WASHINGTON — President Obama announced American service members are going back to Iraq Thursday in a statement from the White House, but he emphasized that they are not going back to engage in ground combat.
At the same time, Obama reserved the right to launch air strikes against the Islamic State of Iraq and Syria (ISIS) forces that have thrown Iraq into chaos.
The president said “up to 300” military advisers will be sent to Iraq to assist the Iraqi military in its fight against ISIS. Obama also said new surveillance assets and two “centers” on the ground in Iraq (one in north of the country and one in Baghdad) will aid in sharing intelligence with Iraqi forces.
Obama has already sent a carrier battle group to the Middle East as the situation in Iraq deteriorated. The president said the ships and other new assets in the region give the United States the option of direct strikes on ISIS.
“We will be prepared to take targeted and precise military action,” Obama said.

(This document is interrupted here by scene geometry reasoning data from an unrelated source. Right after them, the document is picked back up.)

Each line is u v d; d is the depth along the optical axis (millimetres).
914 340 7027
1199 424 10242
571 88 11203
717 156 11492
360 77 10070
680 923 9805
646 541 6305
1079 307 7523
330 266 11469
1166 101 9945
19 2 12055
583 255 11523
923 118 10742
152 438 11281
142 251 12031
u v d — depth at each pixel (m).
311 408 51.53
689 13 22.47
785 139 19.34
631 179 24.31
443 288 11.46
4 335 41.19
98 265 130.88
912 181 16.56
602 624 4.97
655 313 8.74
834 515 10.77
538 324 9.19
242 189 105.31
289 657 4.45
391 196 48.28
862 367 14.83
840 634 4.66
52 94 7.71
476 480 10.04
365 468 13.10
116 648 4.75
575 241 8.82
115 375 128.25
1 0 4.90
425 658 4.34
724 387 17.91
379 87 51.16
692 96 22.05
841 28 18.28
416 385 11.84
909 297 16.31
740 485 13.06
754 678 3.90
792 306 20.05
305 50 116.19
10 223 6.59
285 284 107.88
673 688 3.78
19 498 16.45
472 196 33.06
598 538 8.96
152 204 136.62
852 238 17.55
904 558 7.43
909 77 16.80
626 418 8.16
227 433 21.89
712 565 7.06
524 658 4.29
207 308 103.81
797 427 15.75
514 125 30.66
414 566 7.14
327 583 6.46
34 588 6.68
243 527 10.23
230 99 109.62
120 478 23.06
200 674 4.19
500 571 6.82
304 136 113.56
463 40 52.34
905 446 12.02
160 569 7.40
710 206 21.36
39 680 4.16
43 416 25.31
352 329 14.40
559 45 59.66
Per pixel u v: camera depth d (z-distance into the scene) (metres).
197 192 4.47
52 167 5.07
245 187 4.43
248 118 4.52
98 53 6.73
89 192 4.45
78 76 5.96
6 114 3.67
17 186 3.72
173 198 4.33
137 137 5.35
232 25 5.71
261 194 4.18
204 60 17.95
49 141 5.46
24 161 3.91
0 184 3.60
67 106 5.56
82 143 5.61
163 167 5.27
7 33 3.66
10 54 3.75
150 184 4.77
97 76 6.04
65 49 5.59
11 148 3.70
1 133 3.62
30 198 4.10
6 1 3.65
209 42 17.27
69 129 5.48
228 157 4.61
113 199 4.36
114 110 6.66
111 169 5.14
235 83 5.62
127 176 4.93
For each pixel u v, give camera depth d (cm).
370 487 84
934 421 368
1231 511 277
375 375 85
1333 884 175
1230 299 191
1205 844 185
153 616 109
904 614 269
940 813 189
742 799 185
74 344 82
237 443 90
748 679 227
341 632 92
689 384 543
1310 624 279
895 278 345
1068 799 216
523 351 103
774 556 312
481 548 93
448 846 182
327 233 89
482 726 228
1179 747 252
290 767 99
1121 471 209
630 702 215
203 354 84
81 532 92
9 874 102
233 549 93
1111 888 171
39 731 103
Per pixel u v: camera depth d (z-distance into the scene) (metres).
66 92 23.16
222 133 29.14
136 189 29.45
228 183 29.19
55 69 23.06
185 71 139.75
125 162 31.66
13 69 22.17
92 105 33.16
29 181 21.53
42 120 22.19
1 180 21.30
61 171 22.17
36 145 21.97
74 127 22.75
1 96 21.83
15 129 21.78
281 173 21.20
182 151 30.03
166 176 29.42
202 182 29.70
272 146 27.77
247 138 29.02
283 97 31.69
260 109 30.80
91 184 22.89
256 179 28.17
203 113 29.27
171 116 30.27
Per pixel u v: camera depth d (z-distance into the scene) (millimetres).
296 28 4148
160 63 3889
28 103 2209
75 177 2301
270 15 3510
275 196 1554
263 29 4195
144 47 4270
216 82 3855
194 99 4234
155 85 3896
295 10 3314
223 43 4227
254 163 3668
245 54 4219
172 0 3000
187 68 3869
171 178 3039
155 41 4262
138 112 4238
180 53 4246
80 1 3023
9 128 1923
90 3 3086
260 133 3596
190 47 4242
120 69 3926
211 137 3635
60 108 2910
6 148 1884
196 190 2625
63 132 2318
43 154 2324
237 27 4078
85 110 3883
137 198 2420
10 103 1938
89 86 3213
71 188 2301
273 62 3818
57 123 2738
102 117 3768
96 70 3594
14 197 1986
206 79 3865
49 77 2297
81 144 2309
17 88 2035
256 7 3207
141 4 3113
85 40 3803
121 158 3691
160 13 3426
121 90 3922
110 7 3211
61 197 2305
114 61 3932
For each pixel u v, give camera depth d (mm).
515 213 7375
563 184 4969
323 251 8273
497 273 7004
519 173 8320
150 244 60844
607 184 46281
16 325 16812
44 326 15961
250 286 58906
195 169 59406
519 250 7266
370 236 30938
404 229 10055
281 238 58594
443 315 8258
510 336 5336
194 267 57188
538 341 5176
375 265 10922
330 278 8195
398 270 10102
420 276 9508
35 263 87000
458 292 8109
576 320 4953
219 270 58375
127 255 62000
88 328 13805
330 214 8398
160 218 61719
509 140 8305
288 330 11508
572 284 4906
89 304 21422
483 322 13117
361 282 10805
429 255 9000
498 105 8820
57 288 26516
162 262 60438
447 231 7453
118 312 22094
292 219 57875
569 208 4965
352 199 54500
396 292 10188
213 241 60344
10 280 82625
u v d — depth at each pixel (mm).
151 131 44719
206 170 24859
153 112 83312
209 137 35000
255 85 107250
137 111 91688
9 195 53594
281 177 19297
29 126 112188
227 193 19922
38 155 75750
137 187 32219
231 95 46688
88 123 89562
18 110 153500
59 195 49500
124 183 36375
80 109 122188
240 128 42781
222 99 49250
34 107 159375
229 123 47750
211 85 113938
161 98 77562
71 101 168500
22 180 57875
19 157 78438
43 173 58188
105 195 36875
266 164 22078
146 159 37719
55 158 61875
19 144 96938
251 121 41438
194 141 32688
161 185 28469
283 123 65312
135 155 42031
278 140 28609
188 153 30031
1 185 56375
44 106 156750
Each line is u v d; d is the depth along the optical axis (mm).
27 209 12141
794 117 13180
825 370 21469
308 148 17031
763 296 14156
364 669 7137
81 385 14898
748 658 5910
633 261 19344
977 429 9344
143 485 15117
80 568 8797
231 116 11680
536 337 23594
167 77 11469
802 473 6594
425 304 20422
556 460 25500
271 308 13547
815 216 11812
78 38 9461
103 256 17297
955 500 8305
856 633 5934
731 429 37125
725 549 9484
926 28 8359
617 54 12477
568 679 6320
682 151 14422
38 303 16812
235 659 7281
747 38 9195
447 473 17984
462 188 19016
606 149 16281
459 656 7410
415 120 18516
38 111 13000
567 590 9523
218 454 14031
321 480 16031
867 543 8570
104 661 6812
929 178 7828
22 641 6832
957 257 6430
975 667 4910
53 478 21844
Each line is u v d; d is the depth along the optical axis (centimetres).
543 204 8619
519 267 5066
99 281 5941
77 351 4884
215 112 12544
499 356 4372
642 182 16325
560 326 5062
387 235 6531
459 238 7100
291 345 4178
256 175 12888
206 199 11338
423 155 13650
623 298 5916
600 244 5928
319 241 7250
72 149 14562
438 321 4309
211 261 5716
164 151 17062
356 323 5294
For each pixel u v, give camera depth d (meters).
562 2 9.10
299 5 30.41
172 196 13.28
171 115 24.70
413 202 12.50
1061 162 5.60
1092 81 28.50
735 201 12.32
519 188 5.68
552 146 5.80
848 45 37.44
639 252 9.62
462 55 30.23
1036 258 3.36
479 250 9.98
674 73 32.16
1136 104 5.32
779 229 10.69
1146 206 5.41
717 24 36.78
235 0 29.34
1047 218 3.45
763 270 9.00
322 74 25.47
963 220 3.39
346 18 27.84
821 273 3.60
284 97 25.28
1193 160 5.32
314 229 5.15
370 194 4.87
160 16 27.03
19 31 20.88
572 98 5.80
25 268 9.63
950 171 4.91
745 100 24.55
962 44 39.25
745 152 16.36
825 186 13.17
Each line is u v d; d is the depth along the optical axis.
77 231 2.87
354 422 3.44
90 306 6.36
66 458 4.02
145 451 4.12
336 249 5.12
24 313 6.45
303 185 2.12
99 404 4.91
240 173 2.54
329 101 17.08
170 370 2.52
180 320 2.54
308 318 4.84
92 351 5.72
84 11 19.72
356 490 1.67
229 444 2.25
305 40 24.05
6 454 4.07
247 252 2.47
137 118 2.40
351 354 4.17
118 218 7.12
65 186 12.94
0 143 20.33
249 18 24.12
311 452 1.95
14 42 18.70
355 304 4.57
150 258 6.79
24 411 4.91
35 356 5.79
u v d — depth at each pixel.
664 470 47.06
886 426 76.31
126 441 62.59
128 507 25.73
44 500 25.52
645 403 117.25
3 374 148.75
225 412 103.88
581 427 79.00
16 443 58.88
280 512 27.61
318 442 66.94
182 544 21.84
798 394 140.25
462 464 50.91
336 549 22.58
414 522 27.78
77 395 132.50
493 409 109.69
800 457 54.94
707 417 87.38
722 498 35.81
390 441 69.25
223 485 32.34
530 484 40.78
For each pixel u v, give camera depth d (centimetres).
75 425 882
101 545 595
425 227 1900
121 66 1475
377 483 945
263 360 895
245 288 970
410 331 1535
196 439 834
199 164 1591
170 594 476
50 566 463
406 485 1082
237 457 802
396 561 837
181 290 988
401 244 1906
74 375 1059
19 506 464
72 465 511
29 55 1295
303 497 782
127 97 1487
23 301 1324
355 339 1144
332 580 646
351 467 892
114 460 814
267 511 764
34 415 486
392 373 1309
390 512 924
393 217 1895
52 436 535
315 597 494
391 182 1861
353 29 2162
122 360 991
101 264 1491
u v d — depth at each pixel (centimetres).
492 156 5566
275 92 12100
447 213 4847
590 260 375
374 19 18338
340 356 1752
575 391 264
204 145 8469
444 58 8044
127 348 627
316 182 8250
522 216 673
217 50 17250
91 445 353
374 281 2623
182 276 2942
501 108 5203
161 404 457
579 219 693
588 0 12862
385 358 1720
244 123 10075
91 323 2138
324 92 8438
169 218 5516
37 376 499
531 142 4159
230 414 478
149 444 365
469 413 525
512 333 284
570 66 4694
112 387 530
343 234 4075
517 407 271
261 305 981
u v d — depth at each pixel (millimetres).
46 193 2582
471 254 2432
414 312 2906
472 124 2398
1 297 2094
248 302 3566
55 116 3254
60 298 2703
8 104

It’s not clear how Congress will react to Obama’s new moves in Iraq. While some hawks have called for immediate U.S. involvement to protect the Iraqi regime from ISIS, a swatch of Democrats and Republicans have urged Obama to avoid taking action without a sign-off from lawmakers. Obama said he will work with Congress as the new Iraq involvement goes forward, but he didn’t say whether or not Congress will have a say in what military actions are taken.
Obama, who entered office on the promise to end U.S. involvement in Iraq, took effort to emphasize that another full-scale war in the country was not his plan.
“Let me repeat what I’ve said in the past: American combat troops are not going to be fighting in Iraq again. We do not have the ability to simply solve this problem by sending in tens of thousands of troops and committing the kinds of blood and treasure that has already been expended in Iraq,” Obama said. “Ultimately, this is something that is going to have to be solved by the Iraqis.”